Take a look at any successful enterprise and you’ll find innovation and an innovator at its core. Innovation is how people come up with novel solutions to important problems. The tricky part is that every organization faces different types of challenges. There are also those that innovate business models, marketing campaigns and many other things.
That’s why there is no one “true path” to innovation. There are, in fact, as many ways to innovate as there are types of problems to solve. From corporate giants to startups, here are the 4 things they do differently.
1. Seek Out Problems
Most people think that innovation starts out with a great idea, but the truth is that it starts with a great problem. Whether it’s Steve Jobs looking for product categories that “suck,” or scientists exploring the fundamental nature of the universe, every innovation starts out as a tough problem that needs to solved.
So hiring smart people and encouraging creativity are not enough. If you want to make your organization more innovative, the best thing you can do is to think seriously about how you search for problems.
2. Choose Problems That Suit Your Capabilities
The truth is that your innovation strategies as an innovator needs to suit your capabilities, strategy and culture. Just because something worked for someone else doesn’t mean it will work in your organization. You need to build your own innovation playbook.
3. Identify the innovation Strategies most likely to solve your problems
Too often, we treat as if every problem was the same, but that’s clearly not the case. In universities and coffee shops, or even over a beer after work, people are discovering out better ways to do things. There is no monopoly on creative thought.

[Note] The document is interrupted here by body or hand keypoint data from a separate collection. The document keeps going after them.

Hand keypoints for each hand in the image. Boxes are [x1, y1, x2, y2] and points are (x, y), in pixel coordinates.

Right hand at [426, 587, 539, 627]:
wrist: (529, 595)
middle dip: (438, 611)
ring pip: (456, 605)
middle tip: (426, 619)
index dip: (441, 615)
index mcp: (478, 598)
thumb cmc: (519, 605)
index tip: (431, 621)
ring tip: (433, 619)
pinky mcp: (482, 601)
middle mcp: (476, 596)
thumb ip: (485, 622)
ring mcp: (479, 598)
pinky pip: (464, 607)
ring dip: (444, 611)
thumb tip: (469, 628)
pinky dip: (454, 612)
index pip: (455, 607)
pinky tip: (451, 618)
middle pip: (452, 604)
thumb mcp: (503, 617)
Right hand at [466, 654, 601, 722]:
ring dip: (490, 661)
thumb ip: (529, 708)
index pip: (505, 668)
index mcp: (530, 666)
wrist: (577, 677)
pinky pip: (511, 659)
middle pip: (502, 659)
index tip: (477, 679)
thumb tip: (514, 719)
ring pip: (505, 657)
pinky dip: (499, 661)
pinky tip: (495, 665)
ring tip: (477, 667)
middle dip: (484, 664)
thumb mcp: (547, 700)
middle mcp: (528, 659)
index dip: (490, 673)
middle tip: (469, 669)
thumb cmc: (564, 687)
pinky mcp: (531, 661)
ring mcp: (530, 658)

Show me any successful innovator and I can show you another that is just as successful and does things very differently. The key to innovating effectively is not the objective merits of any particular strategy, but whether that strategy addresses the problem you are trying to solve.
4. Build a collaborative culture
Many thought that the digital age would lead to a more solitary existence. With so much you can access through your computer screen so you don’t have the need to go to the office. In fact, just the opposite has happened. While remote work has become a reality, it’s much harder to go it alone than it used to be. In fact, collaboration has become a competitive advantage.
Truly, breakthrough innovations are never a single event, nor are they achieved by one person, or even within a single organization. Rather, they happen when ideas combine to solve important problems.